:: WHAT IS REQUIRED ::
Out of the records below, copy all lines in which the word "falls" occurs.

════════

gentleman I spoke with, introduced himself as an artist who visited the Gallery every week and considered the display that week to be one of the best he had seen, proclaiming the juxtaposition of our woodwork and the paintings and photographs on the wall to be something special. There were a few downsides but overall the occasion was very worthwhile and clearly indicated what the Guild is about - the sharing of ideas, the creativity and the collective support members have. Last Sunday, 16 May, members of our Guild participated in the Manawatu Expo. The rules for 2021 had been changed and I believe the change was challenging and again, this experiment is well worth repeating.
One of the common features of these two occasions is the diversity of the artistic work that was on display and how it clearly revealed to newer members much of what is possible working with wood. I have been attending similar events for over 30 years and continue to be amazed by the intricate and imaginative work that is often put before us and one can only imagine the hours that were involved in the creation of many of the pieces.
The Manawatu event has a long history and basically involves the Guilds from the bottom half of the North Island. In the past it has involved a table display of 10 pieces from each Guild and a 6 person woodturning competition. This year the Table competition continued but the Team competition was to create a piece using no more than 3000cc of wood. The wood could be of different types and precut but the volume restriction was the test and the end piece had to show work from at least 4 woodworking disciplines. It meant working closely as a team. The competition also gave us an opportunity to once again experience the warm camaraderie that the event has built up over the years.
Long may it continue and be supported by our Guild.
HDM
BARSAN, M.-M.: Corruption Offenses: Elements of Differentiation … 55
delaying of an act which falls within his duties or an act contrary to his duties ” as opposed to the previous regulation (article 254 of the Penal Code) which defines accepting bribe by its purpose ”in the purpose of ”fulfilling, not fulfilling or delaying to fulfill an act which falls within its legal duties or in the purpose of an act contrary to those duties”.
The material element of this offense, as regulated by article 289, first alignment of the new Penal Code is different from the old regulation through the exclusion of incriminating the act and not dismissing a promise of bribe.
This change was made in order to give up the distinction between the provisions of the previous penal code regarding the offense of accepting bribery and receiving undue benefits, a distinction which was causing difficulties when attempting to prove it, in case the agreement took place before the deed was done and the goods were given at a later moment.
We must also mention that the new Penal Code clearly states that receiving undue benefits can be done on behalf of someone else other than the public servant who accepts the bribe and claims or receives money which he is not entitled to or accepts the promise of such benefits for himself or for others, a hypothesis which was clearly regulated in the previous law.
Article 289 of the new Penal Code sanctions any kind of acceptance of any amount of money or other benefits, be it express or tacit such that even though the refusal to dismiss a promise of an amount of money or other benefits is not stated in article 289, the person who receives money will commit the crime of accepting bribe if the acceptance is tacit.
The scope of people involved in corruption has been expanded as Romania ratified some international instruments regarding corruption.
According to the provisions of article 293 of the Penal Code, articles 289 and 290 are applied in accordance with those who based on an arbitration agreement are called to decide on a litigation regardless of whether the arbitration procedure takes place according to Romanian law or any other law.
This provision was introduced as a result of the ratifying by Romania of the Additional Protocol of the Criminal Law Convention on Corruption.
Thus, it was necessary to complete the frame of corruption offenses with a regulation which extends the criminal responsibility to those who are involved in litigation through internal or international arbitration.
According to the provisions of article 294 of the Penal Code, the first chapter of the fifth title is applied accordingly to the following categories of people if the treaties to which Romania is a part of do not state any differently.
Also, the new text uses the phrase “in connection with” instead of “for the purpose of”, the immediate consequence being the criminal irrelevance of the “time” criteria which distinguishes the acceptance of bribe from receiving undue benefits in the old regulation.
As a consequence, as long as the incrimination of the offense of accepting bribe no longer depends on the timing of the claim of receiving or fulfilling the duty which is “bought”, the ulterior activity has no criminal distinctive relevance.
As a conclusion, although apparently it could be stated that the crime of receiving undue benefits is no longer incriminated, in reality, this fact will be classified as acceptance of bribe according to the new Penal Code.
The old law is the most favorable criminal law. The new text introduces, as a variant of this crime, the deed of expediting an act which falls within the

════════

:: TASK SOLUTION ::
delaying of an act which falls within his duties or an act contrary to his duties ” as opposed to the previous regulation (article 254 of the Penal Code) which defines accepting bribe by its purpose ”in the purpose of ”fulfilling, not fulfilling or delaying to fulfill an act which falls within its legal duties or in the purpose of an act contrary to those duties”.
The old law is the most favorable criminal law. The new text introduces, as a variant of this crime, the deed of expediting an act which falls within the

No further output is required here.